«Ni Mme Merkel ni moi n’étions en fonction lorsqu’on a décidé de faire rentrer la Grèce dans l’euro. […] Ce fut une erreur.» Ces propos sont ceux de Nicolas Sarkozy à la télévision française le 27 octobre dernier. Quelle est la nature de l’erreur à laquelle le Président français fait-il allusion ? Probablement aux conditions qui ont favorisé l’adhésion de la Grèce à l’euro il y a 10 ans de cela : le maquillage de ses comptes, et une probable sous-estimation des conséquences de la faiblesse des pays adhérents de la part des Eurocrates.
En 1998, la Grèce n’était pas parvenue pas à satisfaire la plupart des critères de convergence pour être admise dans la zone euro, en particulier le déficit limité à 3% du PIB, puisque son déficit représentait déjà alors 4% de son PIB. Son Premier ministre, Costas Simitis, va faire adopter une politique d’austérité à son pays, assortie de privatisations, de hausses d’impôts et du blocage des salaires des fonctionnaires, et en décembre 1999, l’UE décide de lever la décision qui constatait le déficit excessif de la Grèce. Un mois plus tard, la drachme est dévaluée.

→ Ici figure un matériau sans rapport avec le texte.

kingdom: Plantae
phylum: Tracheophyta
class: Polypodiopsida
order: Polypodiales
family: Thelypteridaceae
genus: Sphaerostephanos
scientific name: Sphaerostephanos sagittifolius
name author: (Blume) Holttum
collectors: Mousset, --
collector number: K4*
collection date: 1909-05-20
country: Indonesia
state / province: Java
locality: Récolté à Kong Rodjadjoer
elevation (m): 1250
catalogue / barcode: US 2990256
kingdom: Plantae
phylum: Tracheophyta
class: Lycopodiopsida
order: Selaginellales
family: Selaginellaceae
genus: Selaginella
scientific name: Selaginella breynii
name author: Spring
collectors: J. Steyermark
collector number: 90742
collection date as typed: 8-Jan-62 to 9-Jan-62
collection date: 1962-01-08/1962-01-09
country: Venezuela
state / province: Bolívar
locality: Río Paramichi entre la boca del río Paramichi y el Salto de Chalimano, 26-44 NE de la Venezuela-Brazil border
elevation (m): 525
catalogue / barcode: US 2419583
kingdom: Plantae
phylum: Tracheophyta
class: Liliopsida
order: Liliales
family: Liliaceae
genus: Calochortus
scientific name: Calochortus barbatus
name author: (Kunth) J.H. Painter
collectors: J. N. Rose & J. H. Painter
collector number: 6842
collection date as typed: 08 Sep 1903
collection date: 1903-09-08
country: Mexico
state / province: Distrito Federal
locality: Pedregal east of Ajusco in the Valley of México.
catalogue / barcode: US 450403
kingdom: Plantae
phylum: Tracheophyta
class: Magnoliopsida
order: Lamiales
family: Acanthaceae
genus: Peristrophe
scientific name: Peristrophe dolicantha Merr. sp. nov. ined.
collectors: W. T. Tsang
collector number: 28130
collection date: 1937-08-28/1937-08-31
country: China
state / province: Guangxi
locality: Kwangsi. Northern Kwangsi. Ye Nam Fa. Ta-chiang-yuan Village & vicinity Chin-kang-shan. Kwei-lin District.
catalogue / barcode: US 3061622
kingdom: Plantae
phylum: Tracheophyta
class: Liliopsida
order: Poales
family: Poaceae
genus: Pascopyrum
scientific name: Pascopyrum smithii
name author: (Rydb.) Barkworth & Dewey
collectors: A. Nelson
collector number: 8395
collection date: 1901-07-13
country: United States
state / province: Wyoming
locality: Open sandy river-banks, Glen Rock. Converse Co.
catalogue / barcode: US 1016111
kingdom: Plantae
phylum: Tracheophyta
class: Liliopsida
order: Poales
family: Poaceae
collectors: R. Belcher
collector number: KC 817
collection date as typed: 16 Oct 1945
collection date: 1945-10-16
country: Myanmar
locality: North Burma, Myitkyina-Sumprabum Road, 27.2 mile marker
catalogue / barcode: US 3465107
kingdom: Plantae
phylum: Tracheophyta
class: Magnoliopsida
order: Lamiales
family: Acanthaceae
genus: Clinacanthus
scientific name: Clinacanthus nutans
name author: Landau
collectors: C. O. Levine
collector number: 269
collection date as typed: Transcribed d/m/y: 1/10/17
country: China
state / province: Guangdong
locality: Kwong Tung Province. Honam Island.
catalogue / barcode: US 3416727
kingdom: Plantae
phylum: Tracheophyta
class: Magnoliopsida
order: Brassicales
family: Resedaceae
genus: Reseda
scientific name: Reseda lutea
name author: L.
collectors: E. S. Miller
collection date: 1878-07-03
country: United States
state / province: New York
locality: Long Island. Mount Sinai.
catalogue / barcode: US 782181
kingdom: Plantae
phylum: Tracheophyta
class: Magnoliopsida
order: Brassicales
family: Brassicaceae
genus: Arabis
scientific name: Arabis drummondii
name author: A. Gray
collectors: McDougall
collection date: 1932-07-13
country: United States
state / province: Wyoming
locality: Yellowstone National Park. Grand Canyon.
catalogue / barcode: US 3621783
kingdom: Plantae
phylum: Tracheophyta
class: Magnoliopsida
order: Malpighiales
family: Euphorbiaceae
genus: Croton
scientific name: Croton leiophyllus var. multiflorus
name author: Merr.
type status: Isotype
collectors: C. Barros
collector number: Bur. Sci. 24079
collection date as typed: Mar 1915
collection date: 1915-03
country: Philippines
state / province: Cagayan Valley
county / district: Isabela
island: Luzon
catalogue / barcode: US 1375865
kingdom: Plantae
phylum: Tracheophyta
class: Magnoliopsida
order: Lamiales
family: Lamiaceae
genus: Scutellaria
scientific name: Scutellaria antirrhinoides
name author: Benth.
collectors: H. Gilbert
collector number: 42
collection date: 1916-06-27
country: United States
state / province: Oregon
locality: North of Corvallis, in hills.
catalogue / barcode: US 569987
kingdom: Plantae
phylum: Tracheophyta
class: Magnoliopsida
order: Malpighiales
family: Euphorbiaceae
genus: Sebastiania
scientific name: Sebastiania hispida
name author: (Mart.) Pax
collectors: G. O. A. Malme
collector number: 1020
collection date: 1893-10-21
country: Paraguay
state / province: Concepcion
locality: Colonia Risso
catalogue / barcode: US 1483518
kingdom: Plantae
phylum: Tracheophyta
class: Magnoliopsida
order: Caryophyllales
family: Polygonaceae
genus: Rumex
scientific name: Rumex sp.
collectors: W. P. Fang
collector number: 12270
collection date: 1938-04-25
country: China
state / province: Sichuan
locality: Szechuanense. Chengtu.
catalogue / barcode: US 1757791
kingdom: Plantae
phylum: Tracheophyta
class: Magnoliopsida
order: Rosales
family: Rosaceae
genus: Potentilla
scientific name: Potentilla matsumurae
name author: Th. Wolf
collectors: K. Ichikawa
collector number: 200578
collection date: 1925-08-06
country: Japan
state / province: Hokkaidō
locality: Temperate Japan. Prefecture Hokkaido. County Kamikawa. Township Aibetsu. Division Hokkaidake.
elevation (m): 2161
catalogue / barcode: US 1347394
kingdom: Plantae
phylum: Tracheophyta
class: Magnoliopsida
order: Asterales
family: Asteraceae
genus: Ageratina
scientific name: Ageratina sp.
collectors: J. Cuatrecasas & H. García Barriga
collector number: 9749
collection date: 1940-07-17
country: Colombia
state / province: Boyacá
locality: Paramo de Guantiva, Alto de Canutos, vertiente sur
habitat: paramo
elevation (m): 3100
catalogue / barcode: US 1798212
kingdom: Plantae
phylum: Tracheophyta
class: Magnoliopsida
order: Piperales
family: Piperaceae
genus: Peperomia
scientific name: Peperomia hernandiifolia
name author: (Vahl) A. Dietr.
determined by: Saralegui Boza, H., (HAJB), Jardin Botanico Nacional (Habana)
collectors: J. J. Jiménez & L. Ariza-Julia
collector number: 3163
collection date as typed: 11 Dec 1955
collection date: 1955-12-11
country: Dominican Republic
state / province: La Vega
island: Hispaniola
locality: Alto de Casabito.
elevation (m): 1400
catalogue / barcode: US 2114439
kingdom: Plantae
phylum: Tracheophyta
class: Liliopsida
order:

En avril 2000, des élections législatives anticipées ont lieu, au terme desquelles le PASOK (le parti socialiste grec) est réélu de justesse. La presse salue alors les performances du nouveau gouvernement : l’inflation passe de 8% à 2%, et le déficit de 10% à 2%. La capitalisation double à la bourse d’Athènes. Au même moment, la Commission européenne, la BCE et Robert Goebbels, un Eurocrate luxembourgeois, se manifestent très positivement en faveur de l’entrée de la Grèce dans l’euro. Certains Eurocrates émettent des doutes, mais les avertissements, souvent exprimés à mots couverts, sont brouillés dans des rapports volumineux, et personne n’ose s’opposer ouvertement à l’adhésion de la Grèce.
En réalité, les chiffres présentés ont été gonflés avec une surestimation des excédents des caisses d’assurance sociale et une astuce pour comptabiliser les commandes d’armement, qui ont donné l’illusion de la réduction du déficit grec de 4% en 1997, à 1,8% en 1999. Le déficit réel avait été de 6,6% en 1997 ; il avait bien été réduit de façon importante en 1999, mais il était toujours de 3,4%.
Avec sa dette à 104% de son PIB, la Grèce ne satisfaisait cependant toujours pas le critère lié à l’endettement du pays candidat, qui ne devait pas être supérieur à 60% du PIB. Mais comme d’autres pays (dont la Belgique) avaient été acceptés sans satisfaire ce critère, il était devenu difficile de l’opposer à la Grèce.
Pourtant, son entrée dans l’euro ne fait guère l’unanimité, surtout en Allemagne, où le ministre de l’Economie Otto Graf Lambsdorff parle d’« erreur capitale ». Un député hollandais, Johannes Blokland, évoque des « cadavres dans le placard » et prophétise « une grande dette cachée de l’Etat ». Mais la Grèce obtient le soutien de la France, parce qu’un nouveau membre offre un contrepoids supplémentaire contre l’Allemagne. En outre, dans un contexte où l’euro était en difficulté contre le billet vert, l’entrée d’un nouveau pays donnait un signal d’attractivité de la monnaie unique. Deux votes sont organisés pour décider de son adhésion, qui remportent chacun d’eux environ 380 voix contre 40 voix contre, et 80 abstentions. Le 1er janvier 2001, la Grèce est membre de la zone euro.